» Directions
Pull every line of text from the rows below, copying each one word for word and omitting the pictures.

[Chart comprehension data]
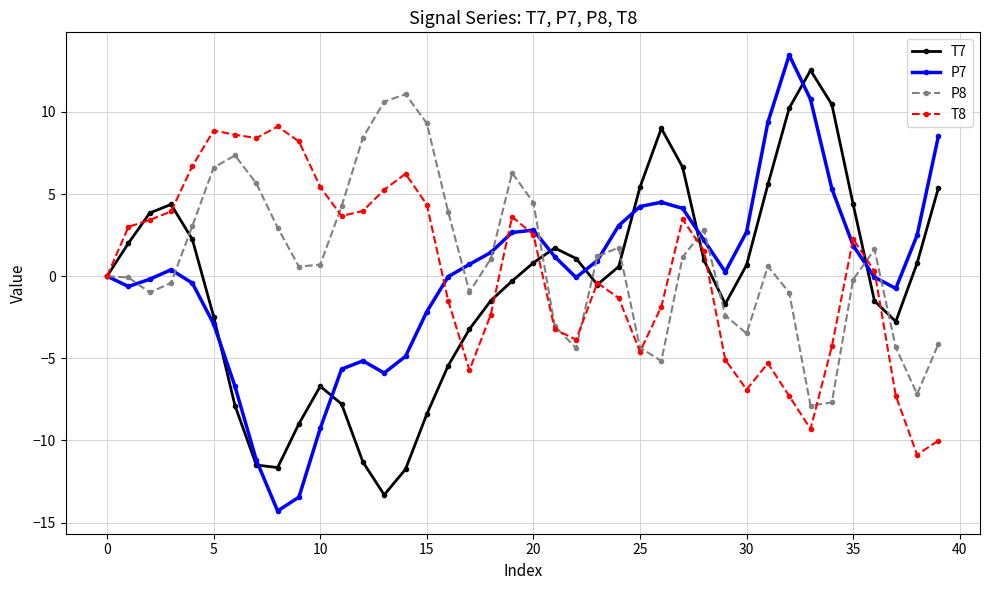

True or false: T7 has more than 2 points higher than both neighbors.

True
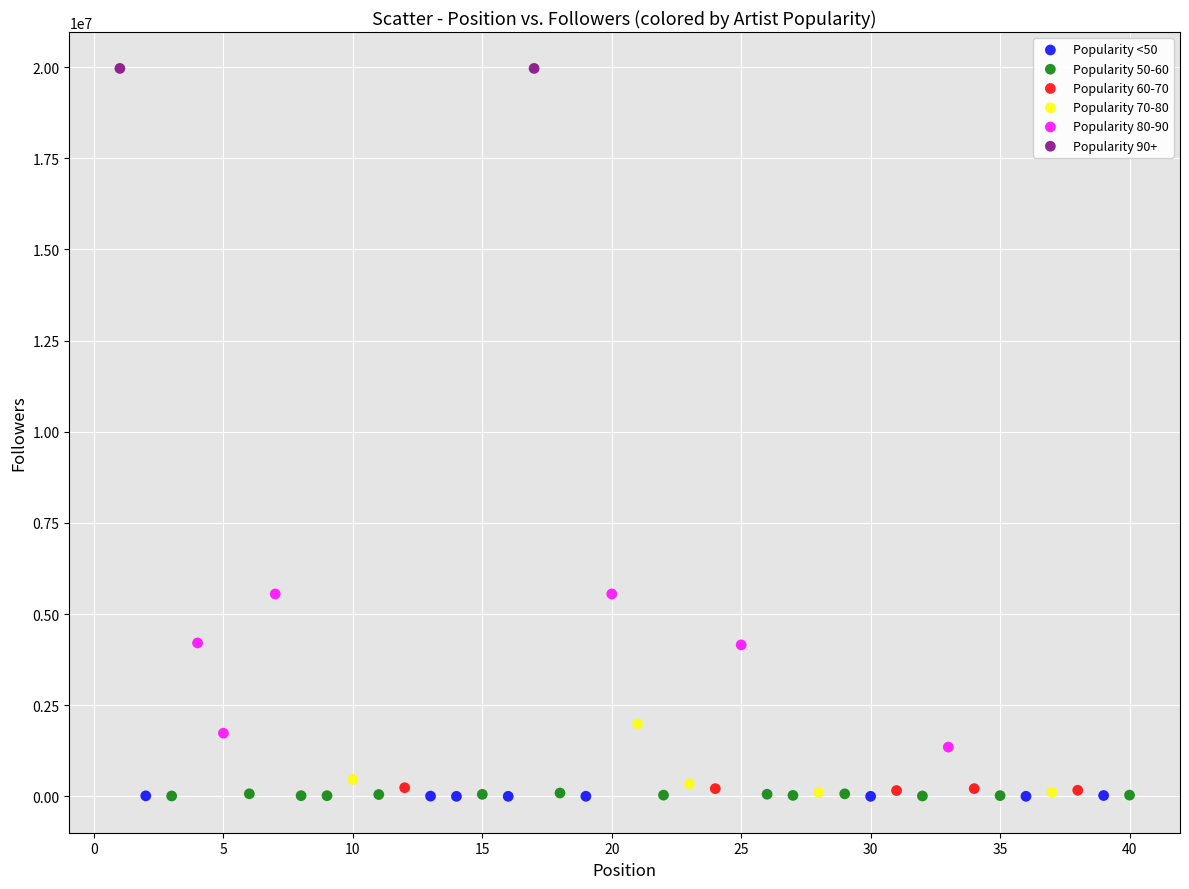

Which series reaches the maximum Y coordinate?

Popularity 90+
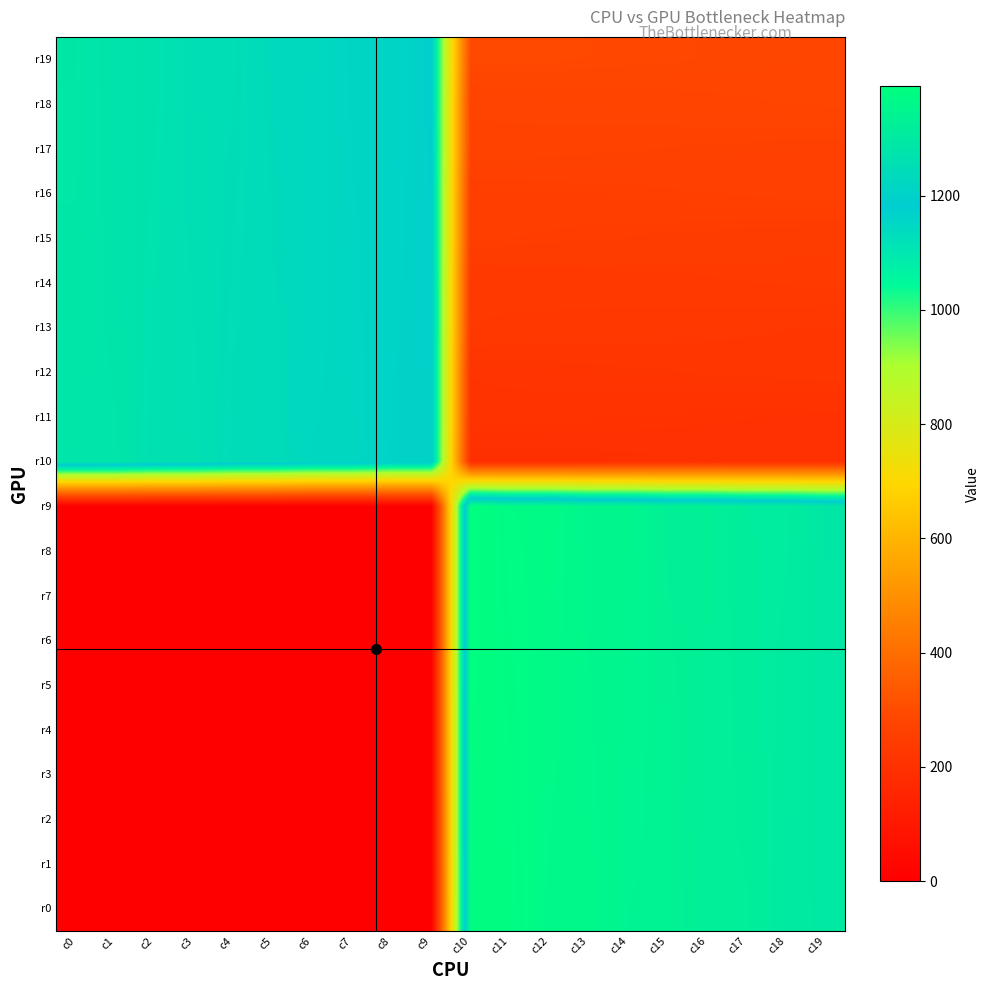

What is the total value across all series at c4?

12465.0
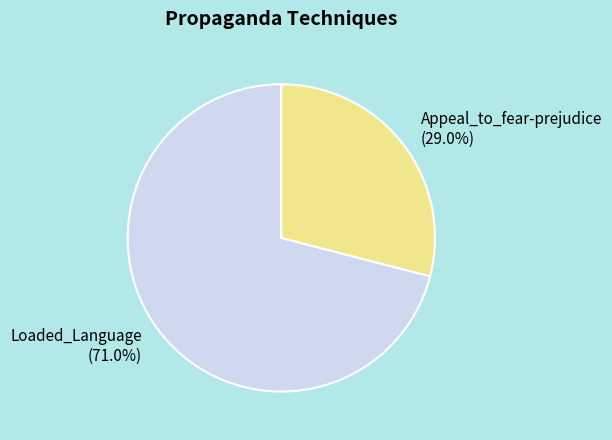

How many slices are in this pie chart?

2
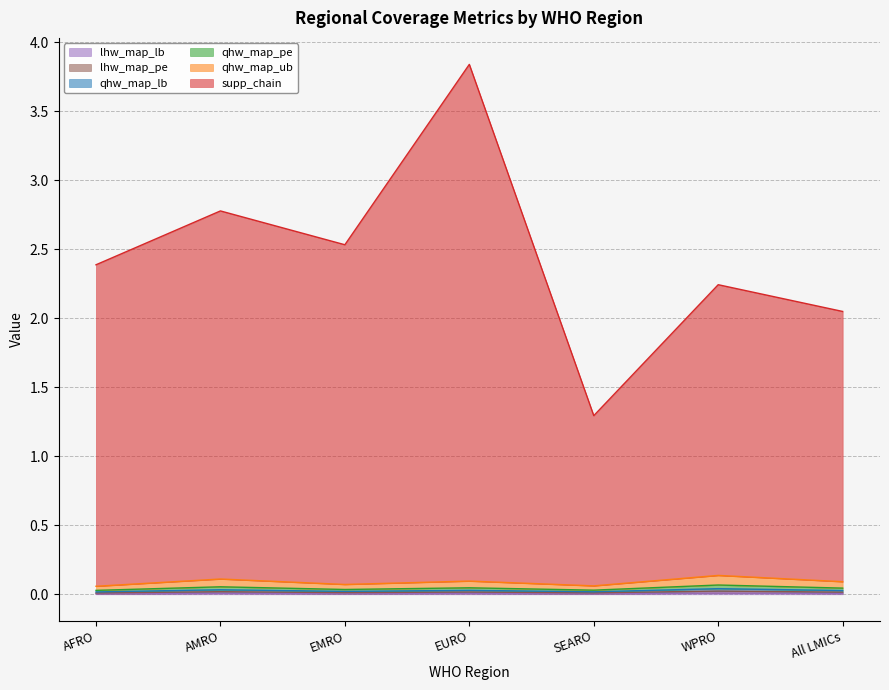

What is the difference between the highest and lowest values at EMRO?

2.5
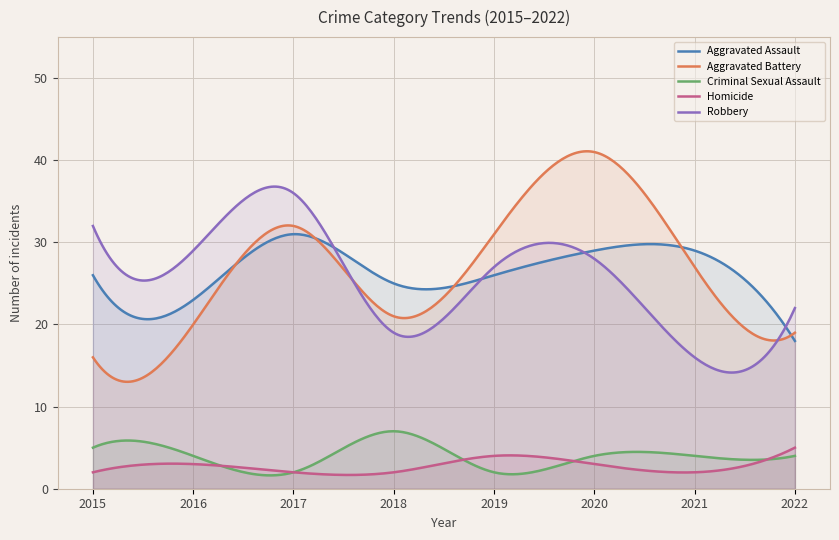

Rank the series at 2018 from lowest to highest value.

Homicide, Criminal Sexual Assault, Robbery, Aggravated Battery, Aggravated Assault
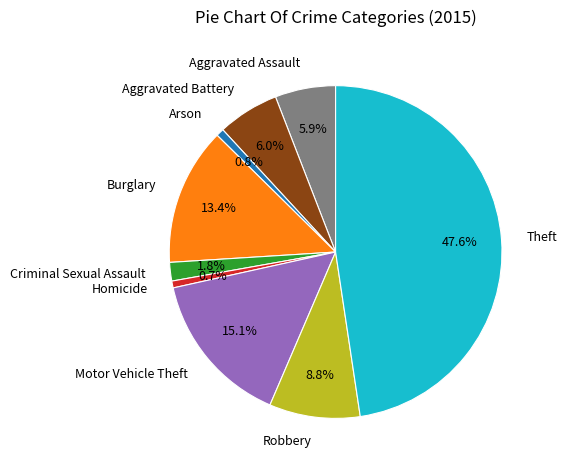

What is the largest slice in the pie chart?

Theft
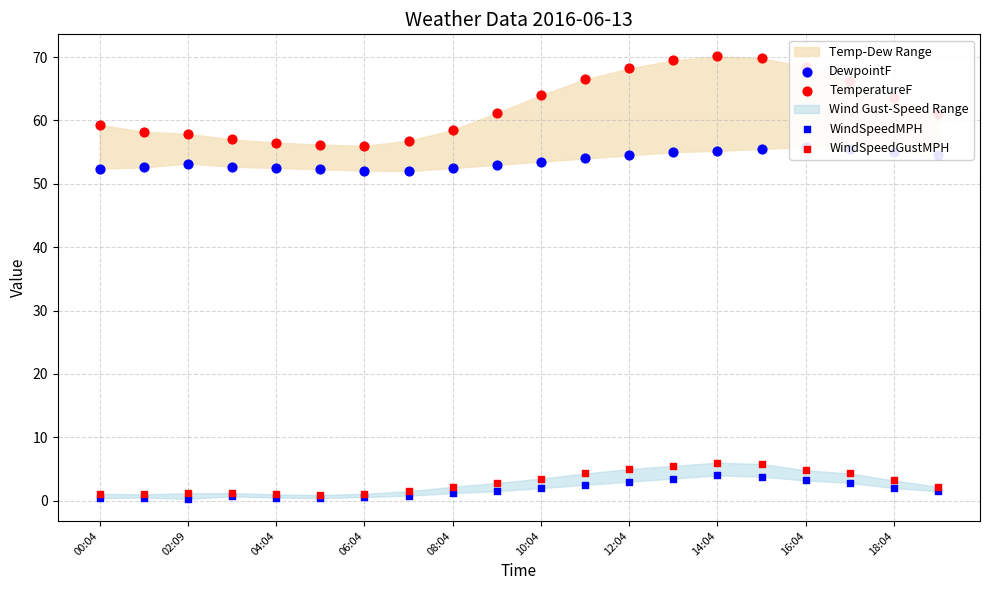

Is the value of DewpointF at 15 greater than the value of WindSpeedGustMPH at 17?

Yes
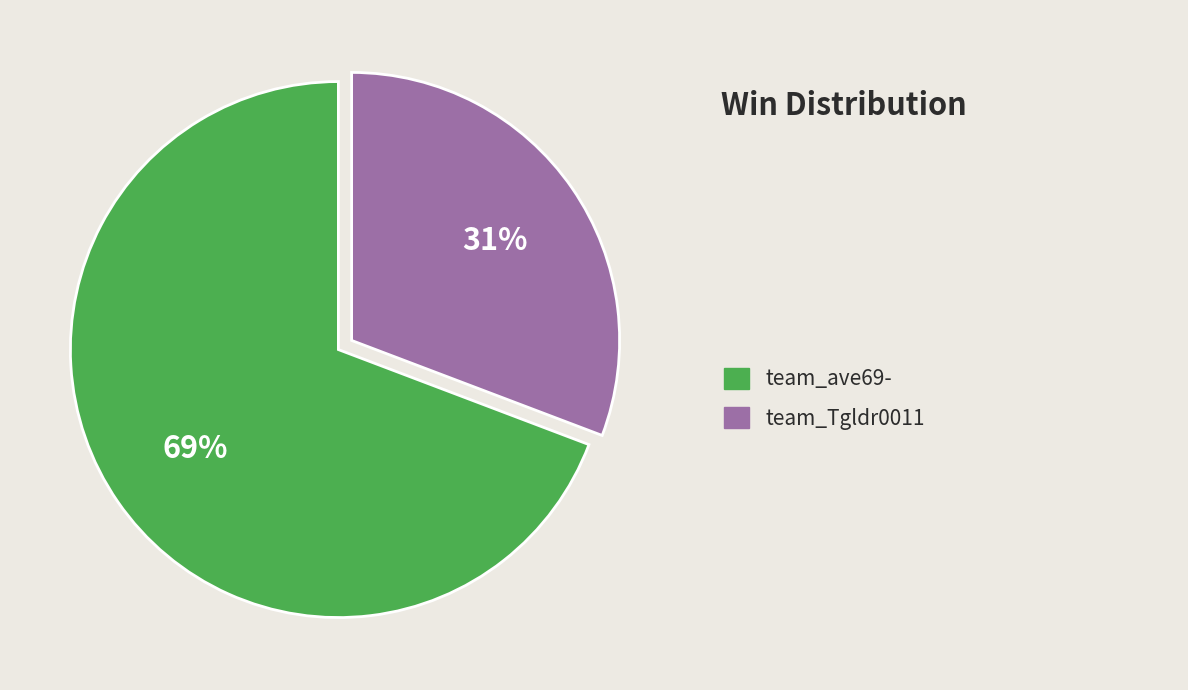

To the nearest percent, what is the average slice percentage?

50%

» Response box
True or false: T7 has more than 2 points higher than both neighbors.

True

Which series reaches the maximum Y coordinate?

Popularity 90+

What is the total value across all series at c4?

12465.0

How many slices are in this pie chart?

2

What is the difference between the highest and lowest values at EMRO?

2.5

Rank the series at 2018 from lowest to highest value.

Homicide, Criminal Sexual Assault, Robbery, Aggravated Battery, Aggravated Assault

What is the largest slice in the pie chart?

Theft

Is the value of DewpointF at 15 greater than the value of WindSpeedGustMPH at 17?

Yes

To the nearest percent, what is the average slice percentage?

50%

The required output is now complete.